Under the sidestick are a bunch of levers and artificial feel mechanisms that enable all this.  The wires then continue to the flight computers from where other wires go to the hydraulic actuators of the flight controls.  (Fly by WIRE, remember.  Although you can’t fly without hydraulics.)  Note that this artificial feel is not a feedback from the forces on the flight controls, like computer games may do.

(Below the sidestick are a bunch of springs and rods and solenoids and dampers and screws and bearings… that make this magic possible.)

Now what happens when your fellow pilot spills his hot coffee over the sidestick, short circuits the thing somehow or even makes the stick give weird and faulty inputs?  Or what if he’s not the sharpest tool in the shed and he’s flying in a way that’s really starting to work on your nerves?

Well, you can press your little red round takeover pushbutton then.  A sexy voice will come on saying “priority left/right” and there’s a red light that comes on in front of the pilot who’s stick is deactivated so that he sees he’s out of the loop.  If the other stick is still giving inputs then there’s a green light coming on in front of him with his job title (Capt or F/O); this is the way to know when that spilled coffee is causing faulty inputs even though he’s pleading innocence and he isn’t touching the stick anymore.

If one pilot presses the red button for more than 40 seconds continuously, the other sidestick remains deactivated until the red button on it is pressed.
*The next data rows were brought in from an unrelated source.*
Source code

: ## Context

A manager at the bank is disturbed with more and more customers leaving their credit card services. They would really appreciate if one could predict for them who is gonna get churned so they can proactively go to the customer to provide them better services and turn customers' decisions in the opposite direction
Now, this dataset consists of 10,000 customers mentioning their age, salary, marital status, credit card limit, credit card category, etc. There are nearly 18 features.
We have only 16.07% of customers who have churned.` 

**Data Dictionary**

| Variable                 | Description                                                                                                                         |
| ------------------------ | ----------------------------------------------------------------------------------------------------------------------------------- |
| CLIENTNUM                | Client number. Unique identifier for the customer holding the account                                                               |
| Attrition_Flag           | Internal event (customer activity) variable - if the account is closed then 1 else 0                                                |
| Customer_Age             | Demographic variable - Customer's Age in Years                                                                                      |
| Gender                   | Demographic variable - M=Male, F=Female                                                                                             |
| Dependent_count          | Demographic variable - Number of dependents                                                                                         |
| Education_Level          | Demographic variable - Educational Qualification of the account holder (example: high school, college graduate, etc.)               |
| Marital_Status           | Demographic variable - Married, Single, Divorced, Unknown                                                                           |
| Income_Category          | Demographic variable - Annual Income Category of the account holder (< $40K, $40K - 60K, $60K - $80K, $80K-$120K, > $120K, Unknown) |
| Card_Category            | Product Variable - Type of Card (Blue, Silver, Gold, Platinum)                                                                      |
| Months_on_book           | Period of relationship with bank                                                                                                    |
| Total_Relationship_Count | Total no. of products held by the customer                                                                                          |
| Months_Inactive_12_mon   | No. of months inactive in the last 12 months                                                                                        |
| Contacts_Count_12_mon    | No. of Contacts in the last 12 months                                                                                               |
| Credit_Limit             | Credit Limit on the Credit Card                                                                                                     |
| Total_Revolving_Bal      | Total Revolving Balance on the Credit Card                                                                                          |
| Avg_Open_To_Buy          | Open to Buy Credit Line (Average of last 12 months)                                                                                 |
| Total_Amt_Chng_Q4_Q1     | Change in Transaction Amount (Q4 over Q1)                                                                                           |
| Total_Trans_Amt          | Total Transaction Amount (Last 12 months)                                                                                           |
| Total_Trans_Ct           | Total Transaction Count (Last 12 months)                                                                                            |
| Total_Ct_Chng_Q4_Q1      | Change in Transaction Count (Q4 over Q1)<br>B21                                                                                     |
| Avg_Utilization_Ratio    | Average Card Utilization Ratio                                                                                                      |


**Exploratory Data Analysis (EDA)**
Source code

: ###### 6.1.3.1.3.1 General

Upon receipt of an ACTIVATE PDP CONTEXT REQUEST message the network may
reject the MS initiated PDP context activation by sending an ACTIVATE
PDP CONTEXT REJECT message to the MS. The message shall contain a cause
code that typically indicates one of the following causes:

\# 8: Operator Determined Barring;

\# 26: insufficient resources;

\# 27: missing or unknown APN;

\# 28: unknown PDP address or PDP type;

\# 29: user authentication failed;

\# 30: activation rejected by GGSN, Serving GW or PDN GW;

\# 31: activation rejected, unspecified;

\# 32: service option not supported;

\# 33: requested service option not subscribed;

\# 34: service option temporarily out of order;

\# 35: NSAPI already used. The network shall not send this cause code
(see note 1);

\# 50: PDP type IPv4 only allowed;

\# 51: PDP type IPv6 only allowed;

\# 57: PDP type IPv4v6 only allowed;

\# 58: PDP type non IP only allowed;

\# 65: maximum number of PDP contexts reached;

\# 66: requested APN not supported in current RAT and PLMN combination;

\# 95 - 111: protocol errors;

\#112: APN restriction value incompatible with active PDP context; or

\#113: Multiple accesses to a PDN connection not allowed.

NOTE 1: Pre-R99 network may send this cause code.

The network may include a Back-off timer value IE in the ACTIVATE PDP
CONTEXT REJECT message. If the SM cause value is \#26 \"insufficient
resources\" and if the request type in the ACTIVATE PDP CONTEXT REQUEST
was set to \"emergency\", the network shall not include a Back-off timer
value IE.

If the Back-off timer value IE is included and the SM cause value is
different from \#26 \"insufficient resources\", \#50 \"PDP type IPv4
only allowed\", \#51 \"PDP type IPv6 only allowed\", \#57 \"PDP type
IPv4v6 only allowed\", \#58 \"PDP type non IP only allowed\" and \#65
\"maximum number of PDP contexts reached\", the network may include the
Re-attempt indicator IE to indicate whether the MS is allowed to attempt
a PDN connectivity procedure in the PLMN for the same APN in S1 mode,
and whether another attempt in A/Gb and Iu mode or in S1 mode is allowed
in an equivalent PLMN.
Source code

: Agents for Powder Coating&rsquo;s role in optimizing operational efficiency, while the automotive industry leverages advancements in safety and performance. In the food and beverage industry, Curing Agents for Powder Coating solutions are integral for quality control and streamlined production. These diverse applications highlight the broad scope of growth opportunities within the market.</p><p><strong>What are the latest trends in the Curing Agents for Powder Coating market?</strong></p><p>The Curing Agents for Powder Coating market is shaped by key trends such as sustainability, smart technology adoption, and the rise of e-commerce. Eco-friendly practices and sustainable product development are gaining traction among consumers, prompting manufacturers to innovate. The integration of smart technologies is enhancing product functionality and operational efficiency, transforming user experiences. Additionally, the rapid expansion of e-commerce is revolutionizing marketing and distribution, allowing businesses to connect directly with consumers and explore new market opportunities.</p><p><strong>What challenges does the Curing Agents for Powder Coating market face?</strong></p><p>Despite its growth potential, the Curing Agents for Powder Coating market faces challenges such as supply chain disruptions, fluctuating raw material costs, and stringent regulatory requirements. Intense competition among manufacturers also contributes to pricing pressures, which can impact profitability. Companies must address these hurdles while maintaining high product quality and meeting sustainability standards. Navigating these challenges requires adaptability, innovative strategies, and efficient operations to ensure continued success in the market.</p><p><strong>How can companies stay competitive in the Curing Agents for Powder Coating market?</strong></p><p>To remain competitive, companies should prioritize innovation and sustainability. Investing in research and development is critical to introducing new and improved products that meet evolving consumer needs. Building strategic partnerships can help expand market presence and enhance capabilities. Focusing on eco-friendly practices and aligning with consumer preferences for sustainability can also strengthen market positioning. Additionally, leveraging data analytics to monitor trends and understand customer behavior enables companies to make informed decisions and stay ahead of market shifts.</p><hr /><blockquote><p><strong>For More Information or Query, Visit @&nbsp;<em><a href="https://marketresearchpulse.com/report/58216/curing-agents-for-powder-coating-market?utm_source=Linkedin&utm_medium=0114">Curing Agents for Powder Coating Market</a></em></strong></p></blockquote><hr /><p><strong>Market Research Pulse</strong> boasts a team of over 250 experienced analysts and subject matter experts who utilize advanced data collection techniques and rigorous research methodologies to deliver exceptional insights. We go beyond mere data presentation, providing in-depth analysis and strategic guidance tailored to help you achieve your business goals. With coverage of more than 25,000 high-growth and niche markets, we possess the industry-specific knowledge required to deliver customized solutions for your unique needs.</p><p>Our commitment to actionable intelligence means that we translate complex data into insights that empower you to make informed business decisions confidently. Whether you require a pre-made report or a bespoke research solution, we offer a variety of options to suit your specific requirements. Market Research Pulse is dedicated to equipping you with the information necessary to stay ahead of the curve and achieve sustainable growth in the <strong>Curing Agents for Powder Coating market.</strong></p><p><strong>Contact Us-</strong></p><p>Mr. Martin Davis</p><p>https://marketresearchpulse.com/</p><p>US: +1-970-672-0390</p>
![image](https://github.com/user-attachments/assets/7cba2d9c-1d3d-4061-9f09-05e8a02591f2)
If both pilots are in a heated fight for control and both keep on pressing that button uninterruptedly then the captain in the left seat wins the fight and he’ll have control, otherwise it’s the last one who presses who gets control.

(Some flashy bulbs in frontal view of the pilots are related to the sidestick priority.  A red arrow indicates your side is out of the loop.  A green light tells you that you’re giving inputs.  If both are on and you’re not touching your stick, it’s time to tell the other pilot he should press his button for 40 seconds because your stick is faulty.)

What if nobody presses any priority button and both pilots just do their own thing with their own stick?  Then that sexy voice comes on again and says “dual input” and both the green lights with the job titles come on.  (No red arrows because nobody took priority.)

What actually happens then is that the inputs are algebraically added and sent to the flight computers, who will still limit the airplane to the normal maximum bank, pitch etc…

So if one pilot goes full left and the other full right: nothing happens except the flashy bulbs and the sexy voice “dual input”.

If both pilots think full left is the way to go and both go full stop to that side the airplane will still limit its bank to the 67 degrees, but now with lights and sexy voice.

The red button also works as an autopilot disconnect button.

Even though the red button is called by Airbus the “instinctive takeover pushbutton”, a comment from pilots is often that it’s not all that instinctive to press in a stressful situation that requires prompt action, like the other guy messing up the landing.  Since there’s no deflection on the other side of the cockpit you can’t feel what his inputs are.  I’ll give Boeing guys the satisfaction to agree with them that this is the (only) criticism that has some ground.  There… everybody happy now.

[note 1]  Interesting fact that even most Airbus pilots don’t know: if you fly at cruise levels where g, the acceleration vector, has a smaller magnitude because you’re further away from earth’s center of gravity, the airplane actually enters a very shallow climb with neutral stick and manual flight to go after the 9.81 m/s^2.

[note 2]  Oh… I completely forgot to mention that there’s no need to trim the airplane either.  While you fly the airplane is trimmed automatically for you.